Uğur Özeren: Sayın Prof. Dr. Ali Rıza Erdem; eğitim, teknoloji dünyası, araştırma ve yenilikçilik arasındaki bağların kuvvetlendirilmesi okul ortamında veli, öğretmen ve öğrenci katkısı ile nasıl desteklenebilir?

Prof. Dr. Ali Rıza Erdem: Okulda verilen eğitimde yeni nesile öncelikli olarak “düşünme becerileri”nin kazandırılması, araştırma ve yenilikçiliği destekleyecek ve güçlendirecektir. Yeni nesile etkin bir biçimde “düşünme becerileri”nin kazandırılması, bireyin var olan potansiyelini sonuna kadar kullanabilmesinin yolunu açacaktır. Birey, “düşünme becerileri”ni kullanarak olayları ve olguları sorgulayarak mevcut durumun iyileştirilmesi için arayış içerisinde olacaktır. Bu arayış bireyi araştırma ve yenilikçiliğe yönlendirecektir. Bu nedenle okulda verilen eğitimle yeni nesile “düşünce becerileri”nin kazandırılmasına paydaşların etkin bir biçimde katkı yapması gerekmektedir.

Uğur Özeren: Sayın Prof. Dr. Ali Rıza Erdem; yüksek katma değerli teknolojilerin ışık hızında ilerlemesi, eğitim-öğretimi dönüşüm ve inovatif yaklaşımlar konusunda ciddi adımlar atmaya davet etmektedir. Biyolojik, dijital ve fiziksel olanın hızla birleşme isteği, yapay zekâ konusunda süregelen çalışmalar, makinelerin insandan öğrendikleriyle, insanoğlunun öğrenme ve zekâ üzerinde kurduğu baskı tüm paydaşları harekete geçirme konusunda çaresiz bırakmaktadır.
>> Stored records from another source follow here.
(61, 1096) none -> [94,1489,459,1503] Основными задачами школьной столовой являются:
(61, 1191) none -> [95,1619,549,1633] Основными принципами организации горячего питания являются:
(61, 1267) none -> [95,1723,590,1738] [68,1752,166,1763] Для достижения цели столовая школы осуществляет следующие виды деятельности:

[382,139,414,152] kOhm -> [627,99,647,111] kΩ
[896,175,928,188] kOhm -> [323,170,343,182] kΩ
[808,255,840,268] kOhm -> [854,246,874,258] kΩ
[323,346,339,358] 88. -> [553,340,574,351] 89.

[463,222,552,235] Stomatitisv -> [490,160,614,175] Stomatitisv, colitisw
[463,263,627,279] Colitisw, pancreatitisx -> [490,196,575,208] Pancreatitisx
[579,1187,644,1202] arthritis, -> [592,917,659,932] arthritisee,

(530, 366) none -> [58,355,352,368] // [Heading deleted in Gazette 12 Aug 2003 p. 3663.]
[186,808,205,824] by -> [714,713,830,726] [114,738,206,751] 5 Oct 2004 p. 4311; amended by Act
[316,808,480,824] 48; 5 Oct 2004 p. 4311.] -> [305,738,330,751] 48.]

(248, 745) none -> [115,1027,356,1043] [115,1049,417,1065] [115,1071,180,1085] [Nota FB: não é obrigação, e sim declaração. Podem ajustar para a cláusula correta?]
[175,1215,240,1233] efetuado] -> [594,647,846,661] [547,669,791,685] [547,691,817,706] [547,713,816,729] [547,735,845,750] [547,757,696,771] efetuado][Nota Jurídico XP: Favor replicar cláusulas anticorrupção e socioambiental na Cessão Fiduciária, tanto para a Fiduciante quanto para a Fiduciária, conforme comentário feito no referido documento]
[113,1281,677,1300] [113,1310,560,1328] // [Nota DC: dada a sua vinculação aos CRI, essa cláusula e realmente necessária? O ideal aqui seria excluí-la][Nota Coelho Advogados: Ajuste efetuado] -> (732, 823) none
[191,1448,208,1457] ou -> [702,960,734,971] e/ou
Veli, okul, öğretmen ve öğrenci ortak hedefe yürürken nasıl bir eğitim mottosu ile yaşadığı süreci durmadan yenileyebilir?

Prof. Dr. Ali Rıza Erdem: Eğitim, doğrudan ve dolaylı olarak toplumdaki tüm kesimleri ve alanları etkilemektedir. Eğer bir toplumda eğitim sistemi istenilen nitelikte bir eğitim veremiyorsa, o toplumda insan kaynağı istenilen nitelikte yetiştirilemeyecektir. Bu durum toplumu diğer toplumlarla olan yarışta dezavantajlı konuma sürükleyecektir.

Gittikçe daha karmaşık hale gelen, rekabetin arttığı, teknolojiye ve bilgiye sahip olanların sahip olmayanlara göre öne geçtiği dünyada, ülkemizin diğer toplumları bir adım geçebilmesi için eğitimin niteliğini artırarak eğitim sistemini güçlendirmesi gerekmektedir. Eğitimin niteliğini artırmak, ülkemizin tüm kesimlerini ve alanlarını olumlu etkileyerek diğer toplumlara göre daha avantajlı konuma gelmemizi sağlayacaktır. Bu nedenle parolamız “daha güçlü bir Türkiye için eğitimin niteliğini artırmak” olmalıdır.

Uğur Özeren: Sayın Prof. Dr. Ali Rıza Erdem, değerli görüşlerinizi bizimle paylaştığınız için hem Nirvana Sosyal Bilimler Sitesi ailesi adına hem de okuyucularımız adına çok teşekkür ederiz.